Psych 45s...
bass_fever
974 Posts
So I need to step up my weak Psych 45 game, any recommendations for cheap to moderately priced heaterz?
Comments
Just like soul is a singles game, psych is an album game, so I think you might want to step up your record speed as well (although psych singles do exist)...
i started a thread about this about a year ago or so, listed about 10 that i knew, and several other lists followed. it was helpful, and i found about 5 or 6 cheapie singles shortly after the lists. if you search hard enough, i'll bet you can find it.
ill post up my little list of favs when im in front of my records at home...
try asking the same question over on the vinyl vulture forum (sorry - verygood+) -- there's some guys with monster knowledge over there!!!
yes, but psych and garage/freakbeat weren't always the same thing. there are psych bands who arent very garagey and vice versa.
not to be a stickler, but if you were concentrating on SOLELY psych, you'd have to have some albums in there (as opposed to 45's)
Psyche
Garage
Freakbeat
My pleasure.
Depends on the act.
The Sonics and the Standells are as garagey as the day is long, yet had basically no psych influences at all. Theirs is basically three-chord AM radio music (and I mean that as a compliment).
I consider the Jimi Hendrix Experience to be a six-legged, walking definition of psychedelia, yet they'd sound waaay out of place on a garage compilation. I don't think that the Jefferson Airplane, the Quicksilver Messenger Service, or most of those Haight-Ashbury jam bands are garagey either.
Then you have bands like the Blues Magoos, the Seeds, the Chocolate Watch Band, the Thirteenth Floor Elevators, the Creation...to me, these bands are both garage and psych simultaneously. They've got enough of a teen-club feel to them, yet they were still experimental.
As far as the term "freakbeat" goes...that's just another semi-meaningless term to me. I know I'm gonna get a five-page disagreement, but to me[/b] that's just garage with a foreign accent, which is why I have no problem lumping the Creation in with the Blues Magoos. Like the Squires (who are garage - no psych!) once sang, "same all over, same all over the world..."
Have you ever heard 'All Fall Down' by the Standells?
Only since eBay have I seen dealers who think Gary Lewis & the Playboys are rare garage stoner psych...
http://cgi.ebay.com/SORCE-Heavy-Fuzz-Gar...1QQcmdZViewItem
Yes, I have, but that seems more like an exception (for the Standells) and not the rule.

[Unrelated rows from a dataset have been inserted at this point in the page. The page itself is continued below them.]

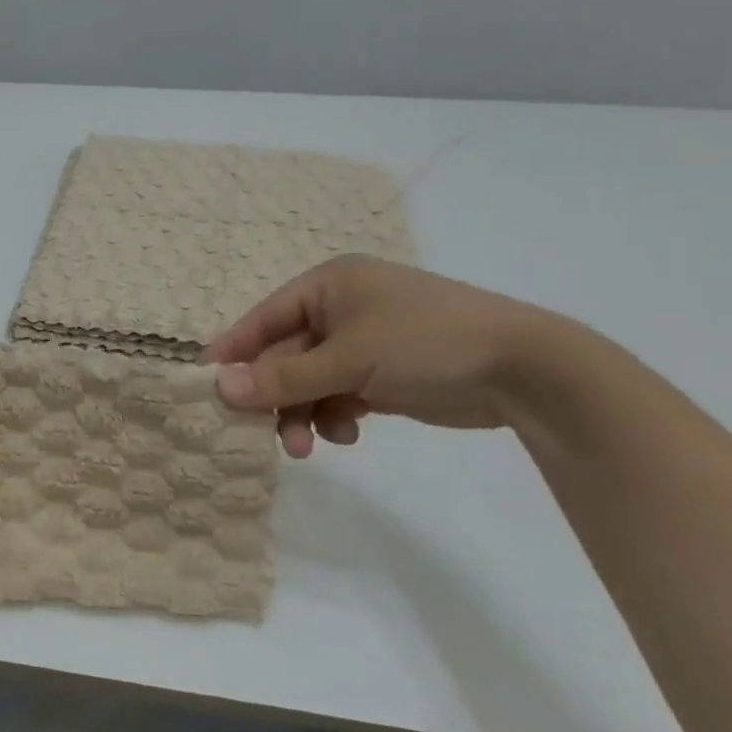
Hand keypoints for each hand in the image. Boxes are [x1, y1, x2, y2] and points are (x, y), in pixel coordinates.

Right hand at [206, 255, 558, 457]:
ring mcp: (364, 343)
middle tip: (261, 434)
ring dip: (303, 413)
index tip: (207, 386)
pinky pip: (339, 395)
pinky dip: (335, 416)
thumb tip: (218, 388)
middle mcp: (341, 309)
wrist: (524, 371)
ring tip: (307, 446)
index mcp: (328, 286)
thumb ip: (281, 377)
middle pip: (286, 355)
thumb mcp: (347, 360)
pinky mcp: (383, 374)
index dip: (234, 351)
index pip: (263, 318)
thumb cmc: (424, 343)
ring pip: (310, 381)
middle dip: (276, 396)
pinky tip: (348, 433)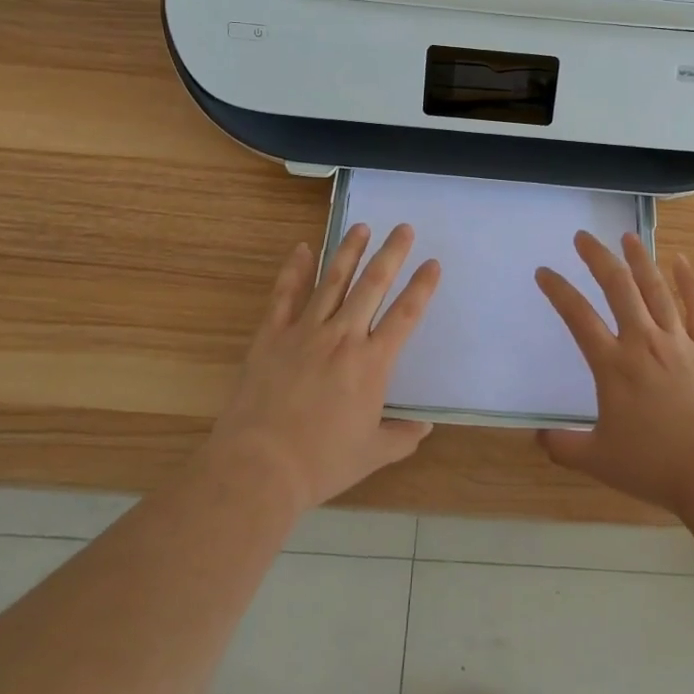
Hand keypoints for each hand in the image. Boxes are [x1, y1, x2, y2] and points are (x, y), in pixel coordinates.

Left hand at [209, 223, 440, 511]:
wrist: (260, 467)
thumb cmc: (321, 462)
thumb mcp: (371, 454)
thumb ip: (401, 437)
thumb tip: (424, 428)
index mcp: (372, 363)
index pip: (405, 315)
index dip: (422, 287)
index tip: (433, 264)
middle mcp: (343, 337)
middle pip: (372, 285)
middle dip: (391, 253)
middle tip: (403, 228)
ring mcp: (305, 332)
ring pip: (332, 280)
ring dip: (348, 251)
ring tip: (361, 226)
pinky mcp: (272, 336)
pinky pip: (285, 295)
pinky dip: (294, 269)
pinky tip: (301, 248)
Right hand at [535, 231, 693, 514]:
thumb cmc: (656, 466)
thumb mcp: (599, 460)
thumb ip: (565, 447)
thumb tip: (538, 438)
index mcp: (614, 366)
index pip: (578, 317)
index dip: (558, 291)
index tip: (544, 272)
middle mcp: (644, 343)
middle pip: (618, 288)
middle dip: (598, 258)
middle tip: (583, 236)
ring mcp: (679, 343)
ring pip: (656, 290)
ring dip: (640, 260)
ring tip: (627, 236)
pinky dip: (689, 283)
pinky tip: (681, 262)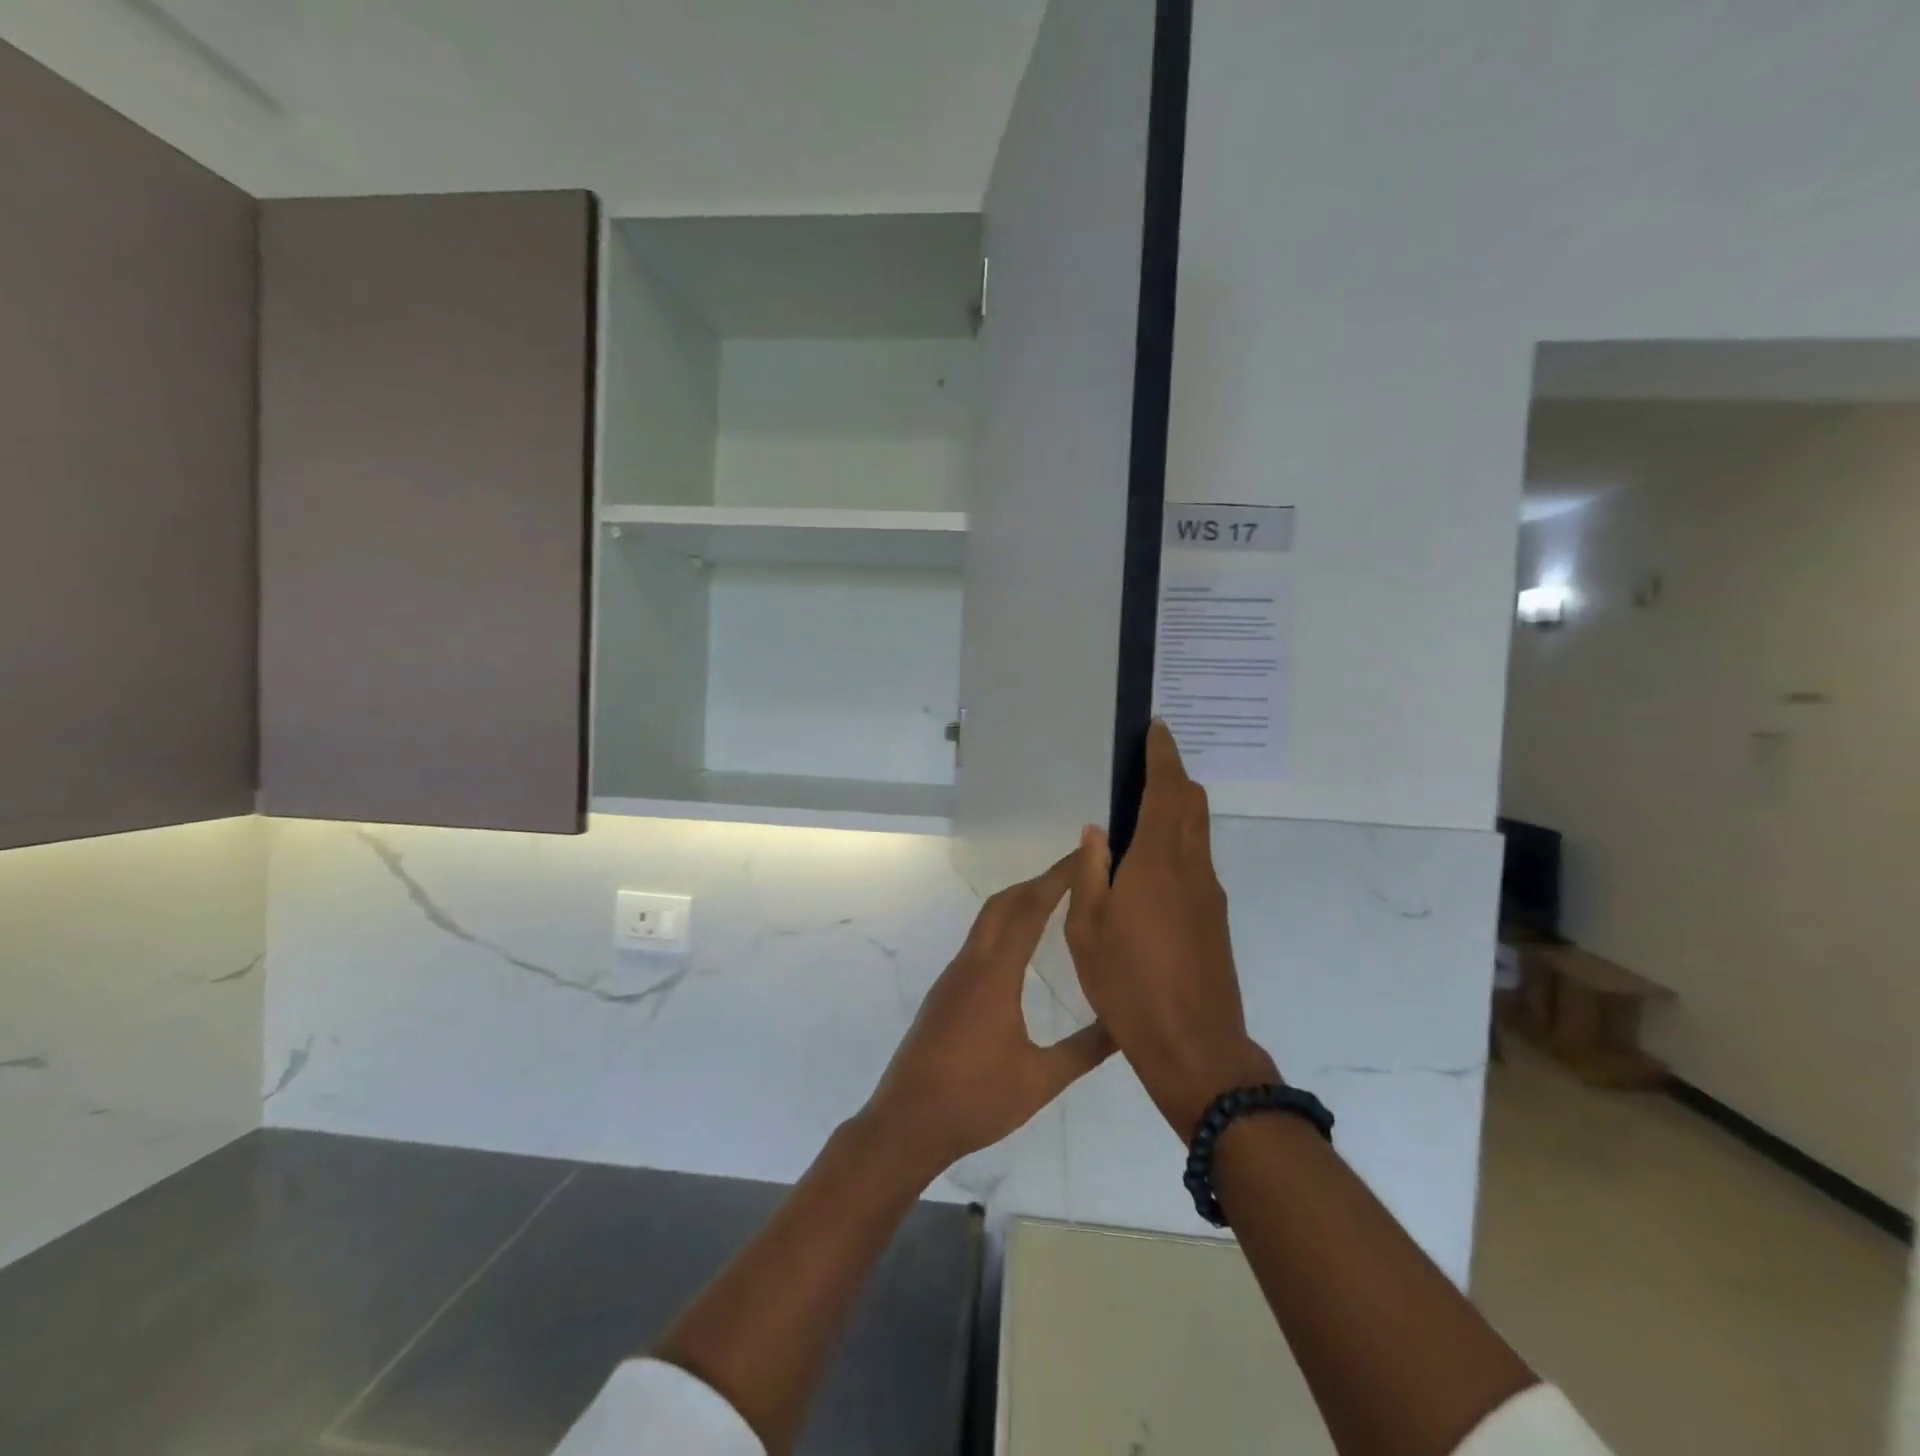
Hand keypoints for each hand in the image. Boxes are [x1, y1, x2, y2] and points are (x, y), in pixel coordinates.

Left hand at [862, 854, 1115, 1179]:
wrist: (906, 1123)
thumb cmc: (975, 1101)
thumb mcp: (1040, 1080)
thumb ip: (1085, 1050)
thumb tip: (1126, 1025)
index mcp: (995, 974)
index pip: (1030, 909)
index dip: (1058, 878)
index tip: (1084, 856)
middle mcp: (971, 963)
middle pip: (1004, 903)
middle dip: (1039, 881)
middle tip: (1077, 873)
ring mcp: (953, 976)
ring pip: (988, 921)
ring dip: (1020, 902)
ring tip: (1055, 900)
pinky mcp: (945, 992)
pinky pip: (980, 941)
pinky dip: (1005, 925)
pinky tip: (1021, 946)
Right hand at [1066, 721, 1278, 1137]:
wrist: (1194, 1046)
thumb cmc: (1129, 985)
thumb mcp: (1088, 929)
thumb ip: (1091, 873)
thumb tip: (1096, 830)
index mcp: (1157, 863)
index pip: (1167, 792)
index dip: (1163, 756)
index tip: (1157, 728)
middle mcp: (1192, 868)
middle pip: (1192, 804)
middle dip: (1174, 776)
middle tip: (1147, 764)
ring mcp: (1209, 893)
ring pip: (1199, 832)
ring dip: (1178, 808)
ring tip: (1144, 809)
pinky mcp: (1214, 917)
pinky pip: (1198, 860)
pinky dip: (1179, 841)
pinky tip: (1151, 864)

The rest of the time, that band was pure garage more or less.
I had to be careful who I listed as examples, 'cause even the Grateful Dead's first album sounds vaguely like some lost garage band!! (I ain't lyin'...)
I agree with you on 'All Fall Down' being kind of anomalous to the rest of their discography.
I hear you on the Dead.
Back in my mod/garage days I had a pal who fancied himself the Ace Face and had no taste for "hippy" stuff at all. So one day I whipped 'Cream Puff War' from the first Dead album (without telling him who it was). He - thinking I'd lifted it from 'Back From the Grave' - loved it. Imagine his shock when I let on who it was...

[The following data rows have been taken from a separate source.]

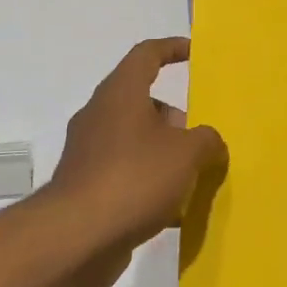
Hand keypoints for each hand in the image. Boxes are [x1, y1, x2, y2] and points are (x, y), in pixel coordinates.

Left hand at [44, 38, 227, 286]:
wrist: (77, 238)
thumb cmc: (135, 179)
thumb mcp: (187, 154)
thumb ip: (207, 140)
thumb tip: (208, 142)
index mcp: (120, 94)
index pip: (146, 55)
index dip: (172, 49)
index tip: (194, 52)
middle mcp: (100, 116)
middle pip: (143, 103)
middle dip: (175, 119)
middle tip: (201, 141)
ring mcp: (89, 153)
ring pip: (136, 141)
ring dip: (165, 154)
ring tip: (194, 179)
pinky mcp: (87, 187)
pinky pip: (126, 173)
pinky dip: (150, 184)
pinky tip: (173, 211)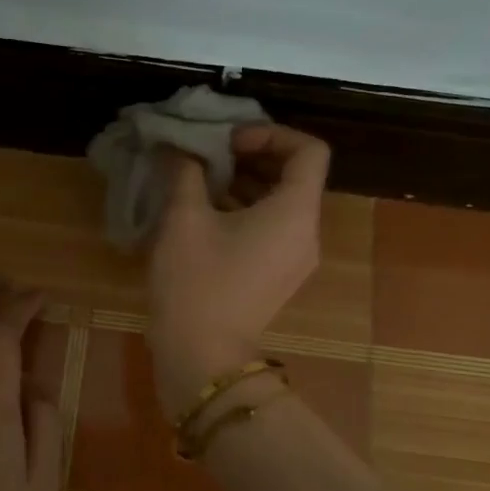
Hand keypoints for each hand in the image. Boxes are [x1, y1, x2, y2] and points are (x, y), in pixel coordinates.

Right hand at [146, 124, 330, 413]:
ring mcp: (295, 258)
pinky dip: (245, 210)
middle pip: (295, 175)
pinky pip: (271, 228)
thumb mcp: (184, 218)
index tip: (229, 141)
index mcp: (295, 212)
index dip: (271, 133)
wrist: (201, 357)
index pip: (309, 150)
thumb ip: (186, 171)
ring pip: (280, 202)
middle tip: (208, 155)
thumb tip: (180, 148)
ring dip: (245, 183)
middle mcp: (306, 232)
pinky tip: (203, 211)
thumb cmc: (196, 283)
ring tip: (199, 180)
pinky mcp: (277, 276)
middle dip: (252, 156)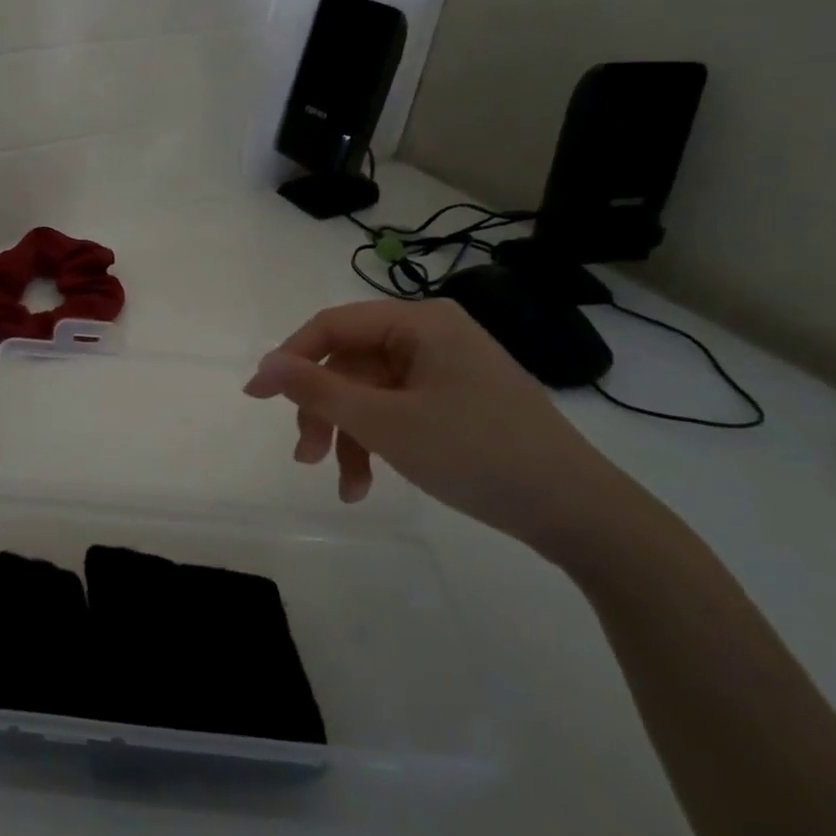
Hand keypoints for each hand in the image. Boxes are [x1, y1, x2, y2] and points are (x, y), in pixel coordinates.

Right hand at [244, 299, 646, 561]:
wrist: (579, 513)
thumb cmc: (476, 453)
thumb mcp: (385, 423)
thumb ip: (318, 389)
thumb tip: (264, 364)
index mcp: (420, 322)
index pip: (333, 326)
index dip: (289, 359)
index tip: (256, 398)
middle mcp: (432, 336)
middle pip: (350, 364)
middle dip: (324, 412)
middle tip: (304, 456)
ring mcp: (446, 371)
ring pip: (371, 394)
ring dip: (348, 437)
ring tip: (344, 485)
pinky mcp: (457, 403)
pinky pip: (398, 412)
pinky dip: (378, 444)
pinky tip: (367, 485)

Yeah, I didn't want to sound stiff and narrow-minded when I was breaking down what was what, but I've met people who think that "garage" is code for any white rock band that existed during the Vietnam War...no shit, I've met people who were all like, "yeah, 'Green-Eyed Lady' by Sugarloaf is some really killer garage rock!!"
But even then, you get weird anomalies, like the Dead and Standells records mentioned above.
It be's that way sometimes. To be honest, I doubt if Soul Strut could agree universally on what funk is.
MP3: http://www.waxingdeep.org/radio/waxing_deep_28_09_07.mp3
M3U: http://www.waxingdeep.org/radio/waxing_deep_28_09_07.mp3
I'd call it psych, but even if it isn't, it would fit right in a psych set.
Lotta grey areas with this stuff, it's not always cut & dried. But it don't sound like no garage rekkid!
Cool, then psych it is. However we categorise it, I'm a fan of that track!